From 1916 to 1918 Váchal served as a soldier on the Italian front. During 1940, expressing resistance against Nazi occupation of Czechoslovakia, he moved from Prague to the village of Studeňany, a part of Radim in eastern Bohemia. After the communist revolution of 1948 in Czechoslovakia, he became more socially and culturally isolated and his works were rarely seen in public. He lived in obscurity on the family estate of his partner, the artist :cz:Anna Macková, in Studeňany. Even with the coming of Prague Spring in the late 1960s his situation didn't significantly change. He was, however, awarded the state title of Meritorious Artist shortly before his death in 1969. He is buried in Radim.

The publishing house Paseka was inspired by the character publisher Paseka in Váchal's Bloody Novel. Portmoneum, Váchal's museum in Litomyšl, was founded by Paseka publishing house in the early 1990s.

== Major works ==
- Krvavý román [lit. "Bloody Novel"] published 1924
- Mor v Korcule [Plague in Korcula] (published 1927)
- Malíř na frontě. Soca a Italie 1917-1918 [Painter in War. Soca and Italy 1917-1918] (published 1929)
- Šumava umírající a romantická [Gabreta dying and romantical] (published 1931, 11 copies)
- Receptář barevného dřevorytu [Book of colored woodcut] (published 1934) - theoretical work on woodcut techniques
- Nejnovejší legatio mortuorum [Newest legatio mortuorum] (published 1936)

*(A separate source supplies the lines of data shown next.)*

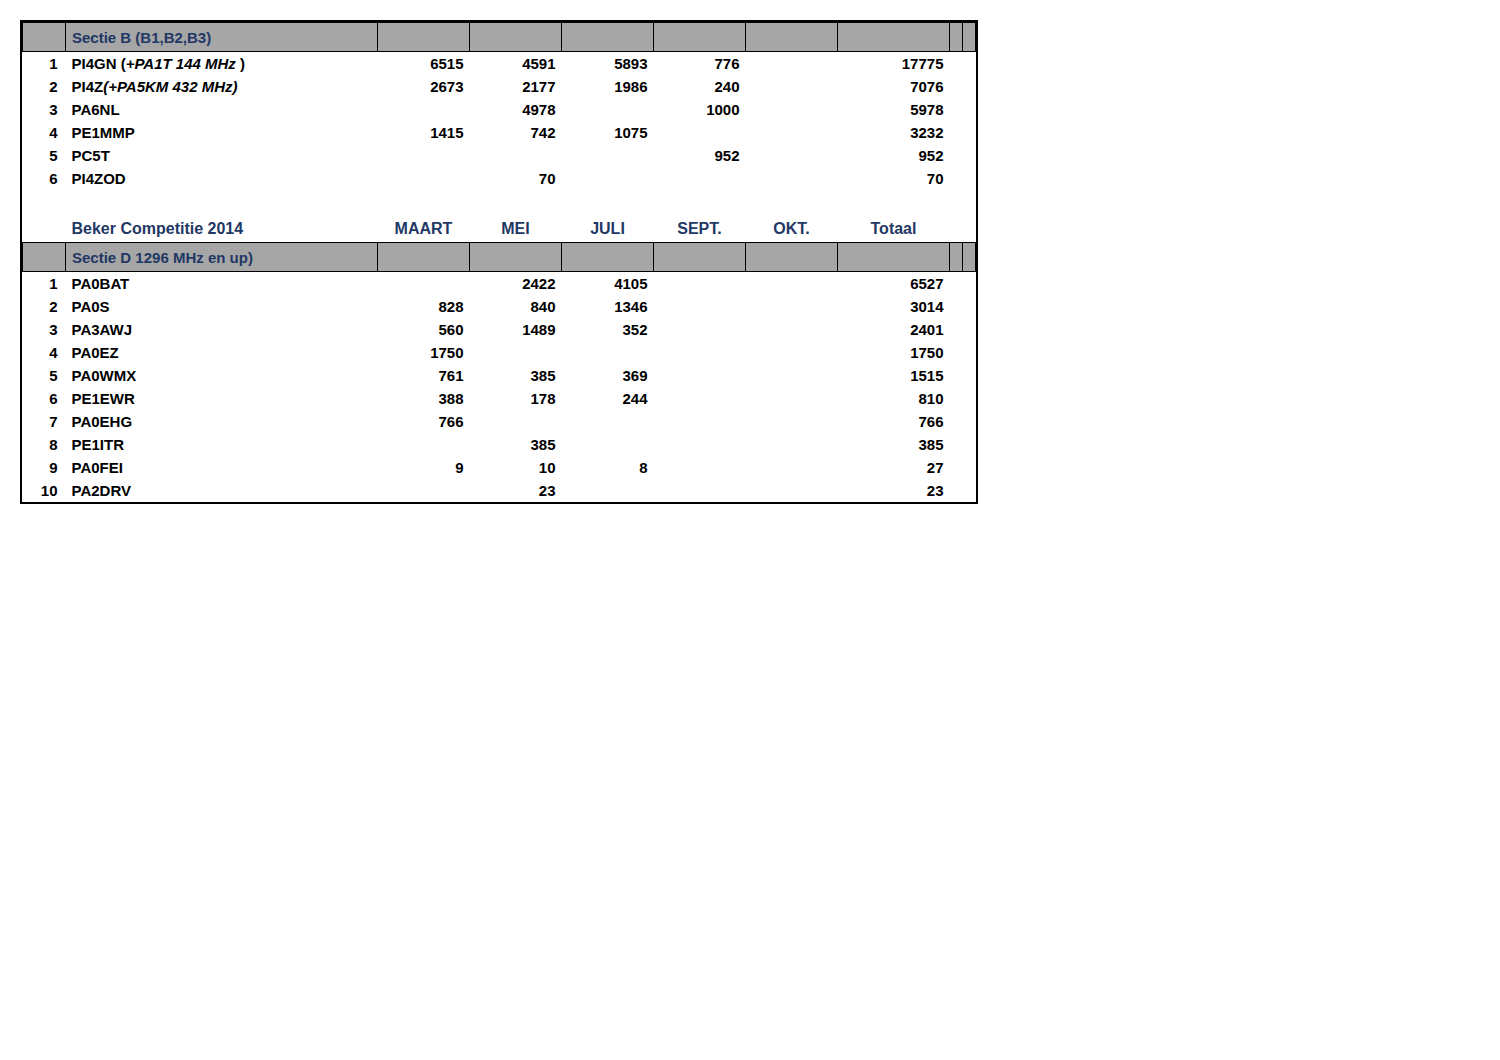| | Sectie B (B1,B2,B3) | | | | | | | | |
| 1 | PI4GN ( +PA1T 144 MHz ) | 6515 | 4591 | 5893 | 776 | | 17775 | | |
| 2 | PI4Z (+PA5KM 432 MHz) | 2673 | 2177 | 1986 | 240 | | 7076 | | |
| 3 | PA6NL | | 4978 | | 1000 | | 5978 | | |
| 4 | PE1MMP | 1415 | 742 | 1075 | | | 3232 | | |
| 5 | PC5T | | | | 952 | | 952 | | |
| 6 | PI4ZOD | | 70 | | | | 70 | | |
| | Beker Competitie 2014 | MAART | MEI | JULI | SEPT. | OKT. | Totaal | | |
| | Sectie D 1296 MHz en up) | | | | | | | | |
| 1 | PA0BAT | | 2422 | 4105 | | | 6527 | | |
| 2 | PA0S | 828 | 840 | 1346 | | | 3014 | | |
| 3 | PA3AWJ | 560 | 1489 | 352 | | | 2401 | | |
| 4 | PA0EZ | 1750 | | | | | 1750 | | |
| 5 | PA0WMX | 761 | 385 | 369 | | | 1515 | | |
| 6 | PE1EWR | 388 | 178 | 244 | | | 810 | | |
| 7 | PA0EHG | 766 | | | | | 766 | | |
| 8 | PE1ITR | | 385 | | | | 385 | | |
| 9 | PA0FEI | 9 | 10 | 8 | | | 27 | | |
| 10 | PA2DRV | | 23 | | | | 23 | | |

- Kázání ad calendas graecas [Sermon ad calendas graecas] (published 1939, 17 copies)
- Ďáblova odstředivka [Devil's Spin Drier] (published 1941, 10 copies)
- Čertova babička [Imp's Grandma] (written 1940-1948)
- Moudrost Svobodného zednářství [Wisdom of Free-Masonry] (written 1951)
- Robinson mohelnský [Robinson of Mohelno] (written 1955)
- Živant a umrlanti [Living Man (=Váchal) and Zombies (=communists) of this world] (written 1956)
- Čarodejnice z Holešovic neboli Vězeň v bolševickém hradě [Witch of Holesovice or Prisoner in Bolsheviks's Castle] (written 1959)
- Paměti [Memoirs] published 1994
- Deníky 1922-1964 [Diaries] published 1998.